The men at the other table seemed totally cut off from him. Perplexed, Dahlmann decided that nothing had happened, and he opened the volume of The Thousand and One Nights, by way of suppressing reality. After a few moments another little ball landed on his table, and now the peons laughed outright. Dahlmann said to himself that he was not frightened, but he reasoned that it would be a major blunder if he, a convalescent, were to allow himself to be dragged by strangers into some chaotic quarrel. He determined to leave, and had already gotten to his feet when the owner came up and exhorted him in an alarmed voice:
“Senor Dahlmann, don’t pay any attention to those lads; they’re half high.”
Dahlmann was not surprised to learn that the other man, now, knew his name. But he felt that these conciliatory words served only to aggravate the situation. Previous to the moment, the peons provocation was directed against an unknown face, against no one in particular, almost against no one at all. Now it was an attack against him, against his name, and his neighbors knew it. Dahlmann pushed the owner aside, confronted the peons, and demanded to know what they wanted of him.

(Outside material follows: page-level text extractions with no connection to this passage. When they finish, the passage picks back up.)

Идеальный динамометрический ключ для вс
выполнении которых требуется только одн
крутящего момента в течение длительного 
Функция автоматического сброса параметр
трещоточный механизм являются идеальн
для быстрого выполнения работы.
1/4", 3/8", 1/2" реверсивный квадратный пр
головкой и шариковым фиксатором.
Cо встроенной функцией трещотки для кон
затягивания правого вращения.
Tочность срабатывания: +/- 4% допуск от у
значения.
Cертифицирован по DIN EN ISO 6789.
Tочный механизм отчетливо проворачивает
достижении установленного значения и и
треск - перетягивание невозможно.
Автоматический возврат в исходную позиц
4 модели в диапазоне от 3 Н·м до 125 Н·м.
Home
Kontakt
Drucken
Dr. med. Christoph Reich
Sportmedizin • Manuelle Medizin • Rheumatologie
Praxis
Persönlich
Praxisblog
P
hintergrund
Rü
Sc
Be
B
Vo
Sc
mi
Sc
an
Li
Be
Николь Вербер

The tough with a Chinese look staggered heavily to his feet. Almost in Juan Dahlmann’s face he shouted insults, as if he had been a long way off. He game was to exaggerate constituted ferocious mockery. Between curses and obscenities, he threw a long knife into the air, followed it with his eyes, caught and juggled it, and challenged Dahlmann to a knife fight. The owner objected in a tremulous voice, pointing out that Dahlmann was unarmed. At this point, something unforeseeable occurred.
From a corner of the room, the old ecstatic gaucho – in whom Dahlmann saw a summary and cipher of the South (his South) – threw him a naked dagger, which landed at his feet. It was as if the South had resolved that Dahlmann should accept the duel. Dahlmann bent over to pick up the dagger, and felt two things. The first, that this almost instinctive act bound him to fight. The second, that the weapon, in his torpid hand, was no defense at all, but would merely serve to justify his murder. He had once played with a poniard, like all men, but his idea of fencing and knife-play did not go further than the notion that all strokes should be directed upwards, with the cutting edge held inwards. They would not have allowed such things ot happen to me in the sanitarium, he thought.

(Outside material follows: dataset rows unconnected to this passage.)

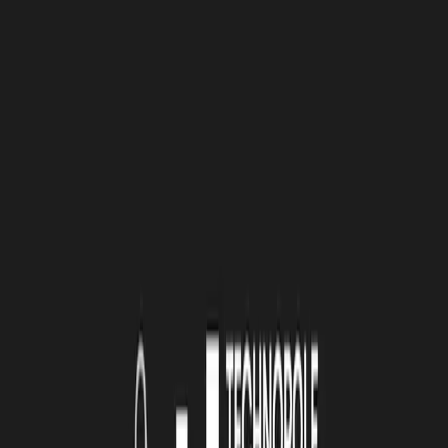
FÉDÉRER ET DIFFUSER LES BONNES
PRATIQUES
Au-delà des actions concrètes, la Coopérative Carbone organise un
salon annuel de la neutralité carbone pour sensibiliser les
professionnels et partager des solutions pratiques.
Elle accompagne aussi la création de coopératives similaires dans
d’autres territoires français, contribuant à une fédération nationale
pour mutualiser les pratiques et renforcer l’impact des initiatives
locales.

“Let’s get on our way,” said that other man.
They went out and if Dahlmann was without hope, he was also without fear. As he crossed the threshold, he felt that to die in a knife fight, under the open sky, and going forward to the attack, would have been a liberation, a joy, and a festive occasion, on the first night in the sanitarium, when they stuck him with the needle. He felt that if he had been able to choose, then, or to dream his death, this would have been the death he would have chosen or dreamt.
Firmly clutching his knife, which he perhaps would not know how to wield, Dahlmann went out into the plain.